¿Has corrido con lluvia? En esta nota te damos a conocer los pros y contras de una práctica que suma adeptos en el mundo del running.

“Correr bajo la lluvia es lo mejor. Lo hago con polera, calzas y zapatillas sintiendo como el agua se deslice por ellas. Experimentar la libertad y la frescura de las gotas cayendo por mi cara y refrescando el cuerpo del calor que provoca correr es impagable. Además el paisaje que se muestra es increíble”, relata Dannyta Escobar sobre la experiencia que ha significado para ella trotar con condiciones de lluvia.
A su vez, Nasla Sierpe confiesa que no hay mejor fórmula que salir a correr con el cielo precipitando: “Es una linda forma de liberación que permite sacarnos el estrés, pensar, meditar y ver un hermoso paisaje”.
Al igual que estas dos runners de toda estación, varias decenas de corredores habituales nos manifestaron a través del Facebook su fascinación por entrenar y competir en condiciones de lluvia.
Pero qué tan recomendable, considerando diferentes factores, es correr en un entorno lluvioso.

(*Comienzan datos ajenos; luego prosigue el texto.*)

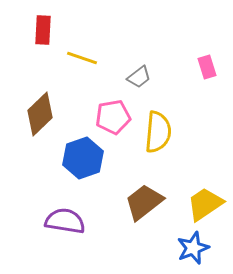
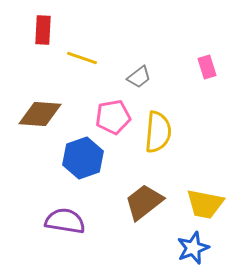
brown diamond: rotated 48 degrees clockwise
yellow trapezoid: rotated 135 degrees counterclockwise
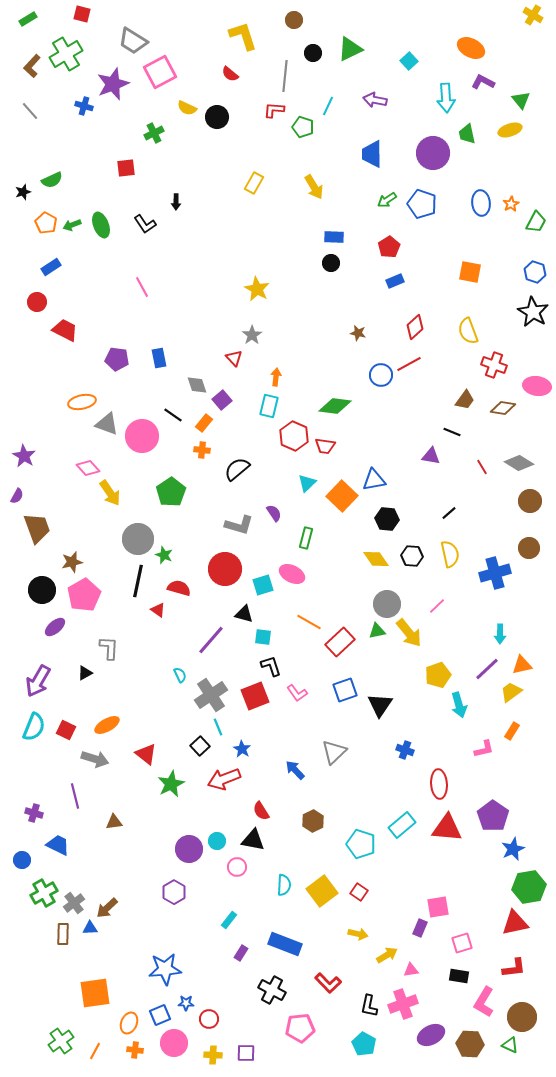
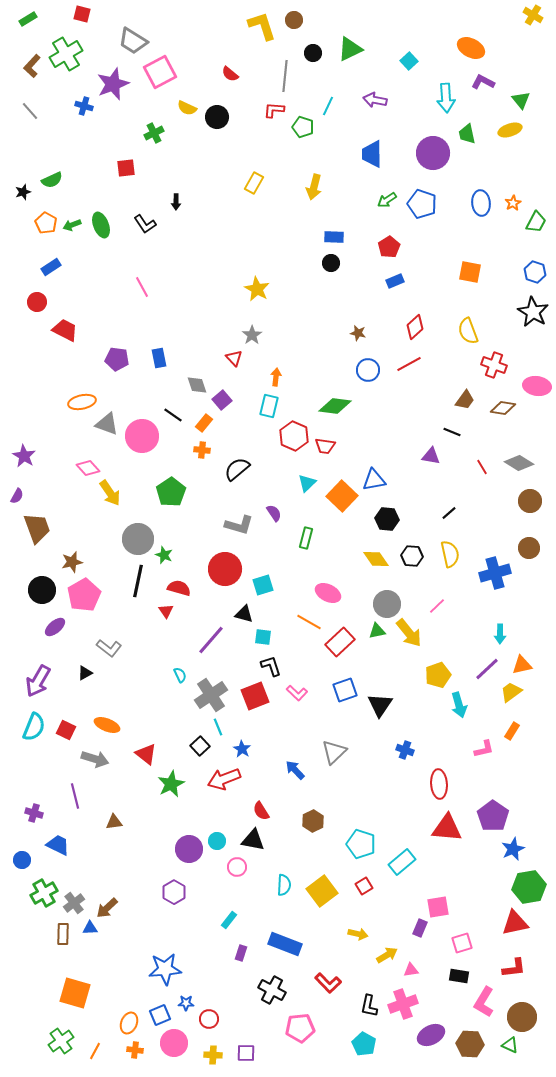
yellow L-shape at (243, 36): moved 19 px right, 10 px up
yellow arrow at (314, 187): rotated 45 degrees clockwise
orange star at (511, 204): moved 2 px right, 1 px up
blue circle at (381, 375): moved 13 px left, 5 px up
pink ellipse at (292, 574): moved 36 px right, 19 px down
red triangle at (158, 610): moved 8 px right, 1 px down; rotated 21 degrees clockwise
gray L-shape at (109, 648): rotated 125 degrees clockwise
pink L-shape at (297, 693): rotated 10 degrees counterclockwise
orange ellipse at (107, 725): rotated 50 degrees clockwise
cyan rectangle at (402, 825): moved 37 px down
red square at (359, 892): moved 5 px right, 6 px up; rotated 24 degrees clockwise
purple rectangle at (241, 953): rotated 14 degrees counterclockwise
orange square at (95, 993): moved 20 px left; rotated 24 degrees clockwise
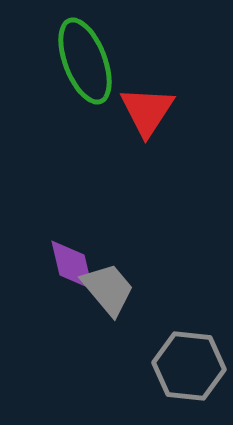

Roberto Hidalgo, Profesor de Educación Física y Entrenador Nacional de Atletismo y del team de la V Región Full Marathon, entrega algunas pautas al respecto.

¿Un Obstáculo?

A juicio del coach, el frío y la lluvia, muy característicos de los días de invierno, pueden transformarse en un obstáculo para un runner si no adopta los resguardos necesarios al momento de correr. “Yo soy partidario que se entrene con lluvia, pero considerando algunas precauciones básicas para evitar los problemas. Es que hay que tomar en cuenta que altos niveles de humedad ambiente afectan el oxígeno disponible en el aire”, asegura.
Lo anterior, más aún si hace frío, cuando es conveniente estimular la inspiración nasal para temperar el aire, mientras que la expiración debe ser por la boca.
Agrega que la ocurrencia de precipitaciones, especialmente cuando se producen a una baja temperatura, debe incentivar al corredor a reforzar el trabajo físico previo al entrenamiento, realizando mucha elongación muscular y movilidad articular, y no sólo del tren inferior, para reducir el riesgo de lesiones.
Sus años de experiencia le permiten también no descuidar la hidratación, “ya que con lluvia se tiende a beber menos, lo que es un error”, advierte.
Respecto a la planificación del entrenamiento, apunta que éste debiera contener actividades sin detenciones, para evitar enfriamientos, y con el apoyo del fartlek, un sistema de entrenamiento que consiste en hacer varios ejercicios, tanto aeróbicos como anaeróbicos, principalmente ejercicios de carrera, caracterizados por los cambios de ritmo.
Asimismo, las sesiones de trote deben evitar las zonas con presencia de muchas curvas, piso de baldosas, pendientes pronunciadas y escaleras.
Pese a las mayores dificultades, el entrenador afirma que es aventurado precisar en qué porcentaje se puede llegar a bajar el rendimiento, aunque reconoce que “existe una merma por el factor climático y de temperatura, toda vez que los apoyos plantares y el roce y la tracción no son las mismos. A eso se deben sumar la humedad ambiente y la disminución de oxigeno disponible, más aún en recorridos sobre 10 kilómetros”, comenta.
¿Por dónde correr en estos casos? Hidalgo recomienda, por ejemplo, hacerlo sobre superficies como las que conoció en Osorno, una comuna lluviosa y fría en este tiempo. Allí se esparce chip sobre la tierra húmeda, lo que produce una buena consistencia y aporta el drenaje adecuado para que los corredores se desplacen cómoda y saludablemente.
Ahora bien, sugiere, llueva o no, entrenar siempre que se pueda sobre pisos de tierra, pasto, ripio y asfalto poroso.
En materia de indumentaria, propone no correr demasiado abrigado, con zapatillas con tecnología gore-tex en las primeras dos capas que están en contacto directo y cerca con la piel, para ventilar la transpiración, y una tercera capa impermeable. También prefiere no mezclar ropa técnica con poleras de algodón que mantienen la transpiración y provocan un rápido enfriamiento.

Trabajo Indoor

Si es demasiada la lluvia, el entrenador de Full Marathon sostiene que es mejor realizar un trabajo específico en el living o gimnasio. Este incluye de manera sucesiva: abdominales simples durante 30 segundos, descanso de 1 minuto, lumbares simples por otro medio minuto, nuevo descanso de 1 minuto, flexoextensiones de brazos por 30 segundos y un último descanso 1 minuto. Y esta rutina repetirla 3 a 4 veces. “Con el tiempo se deben incorporar otros ejercicios y aumentar los minutos de trabajo o disminuir la pausa”, especifica.